Artificial Intelligence
August 27, 2018

Last month, we looked at various technologies and their impact on the insurance industry in "Innovation and Productivity in Captive Insurers." We said in the article that "[i]t is imperative for captive insurers to be aware of how these technologies are reshaping the insurance industry." Some recent news prompted us to revisit artificial intelligence (AI) and captive insurance, one of the three technologies discussed in the previous article. Most readers would probably agree that the insurance industry is not known for its cutting-edge leadership in technology. But trends in other financial services, as well as within this industry, provide some guidance around what the future may hold for AI and captive insurance.

In the August 18, 2018, Wall Street Journal article "Wall Street Erases the Line Between Its Jocks and Nerds," Liz Hoffman and Telis Demos encapsulated the story with the following subtitle.

There used to be a strict hierarchy: Traders made money and won glory while programmers wrote code and stayed out of sight. Those days are over.

* **Goal 1**: In the article on artificial intelligence and captive insurance, who wrote the Wall Street Journal piece it quotes?
* **Goal 2**: Extend the article on artificial intelligence and captive insurance from its last sentence.
These records come from a separate source.

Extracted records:
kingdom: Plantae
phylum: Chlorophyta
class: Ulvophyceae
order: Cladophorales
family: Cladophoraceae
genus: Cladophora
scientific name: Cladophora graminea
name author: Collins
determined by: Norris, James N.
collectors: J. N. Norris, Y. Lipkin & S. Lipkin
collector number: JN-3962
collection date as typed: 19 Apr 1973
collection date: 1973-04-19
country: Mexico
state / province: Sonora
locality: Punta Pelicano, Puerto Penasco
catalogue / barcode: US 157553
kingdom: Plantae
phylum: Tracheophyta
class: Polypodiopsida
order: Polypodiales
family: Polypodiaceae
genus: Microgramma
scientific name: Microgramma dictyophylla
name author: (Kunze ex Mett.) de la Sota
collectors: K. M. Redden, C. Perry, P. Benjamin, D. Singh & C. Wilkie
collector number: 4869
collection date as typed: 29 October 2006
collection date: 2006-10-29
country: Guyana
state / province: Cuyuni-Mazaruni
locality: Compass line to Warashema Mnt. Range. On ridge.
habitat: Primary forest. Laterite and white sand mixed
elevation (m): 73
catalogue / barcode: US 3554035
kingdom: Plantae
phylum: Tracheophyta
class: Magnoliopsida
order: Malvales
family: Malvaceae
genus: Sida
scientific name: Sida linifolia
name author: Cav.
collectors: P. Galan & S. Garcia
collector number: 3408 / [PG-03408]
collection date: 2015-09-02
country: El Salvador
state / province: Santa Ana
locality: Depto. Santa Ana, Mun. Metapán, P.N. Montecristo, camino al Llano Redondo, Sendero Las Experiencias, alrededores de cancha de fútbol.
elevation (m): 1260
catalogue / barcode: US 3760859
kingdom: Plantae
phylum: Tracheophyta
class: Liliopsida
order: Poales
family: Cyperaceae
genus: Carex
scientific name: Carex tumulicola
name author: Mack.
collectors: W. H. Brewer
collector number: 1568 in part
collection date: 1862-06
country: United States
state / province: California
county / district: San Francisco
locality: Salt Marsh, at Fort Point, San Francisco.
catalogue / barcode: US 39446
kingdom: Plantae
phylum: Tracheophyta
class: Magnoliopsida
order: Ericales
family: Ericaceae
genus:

* **Response 1**: Liz Hoffman and Telis Demos.

* **Response 2**:
AI, composed of algorithms and created by programmers, now does most of the job traders used to perform. Code is also being used to supplement the job risk officers perform in helping monitor the overall positions of the bank and providing an early warning system on risk within the overall system.

Closer to home, the Wall Street Journal also ran a recent interview with Paul Wilson, Farmers Insurance Group's chief information officer. One of his direct reports, Rehan Ashroff, director of the Farmer's innovation lab, seeks to implement AI for quicker claims processes, which would eliminate much of the routine work for Farmer's 10,000-plus claims employees. If this is successful, Mr. Ashroff believes AI can be used to resolve basic customer claims in hours instead of days.

A similar change is occurring on the underwriting front. KPMG released a report, Enabling the Future of Underwriting, where the final section looks at an underwriter's future role. According to KPMG, "The role of the underwriter of the future will be that of a 'collaborator' of the end-to-end process, who completes quick and accurate policy decisions in a more cost-effective manner. The role of the underwriter of the future will emerge as a custodian and integrator.

  • "An underwriter is likely to emerge as a custodian of the overall underwriting process rather than as an actual task performer.

  • "An underwriter will be an integrated profit-and-loss professional who will be assisted by automated repeatable tasks and analytics-based decision-making.

  • "An underwriter's role will be primarily to resolve any escalations with the help of the artificial-intelligence-based system. The number of these instances will decrease gradually."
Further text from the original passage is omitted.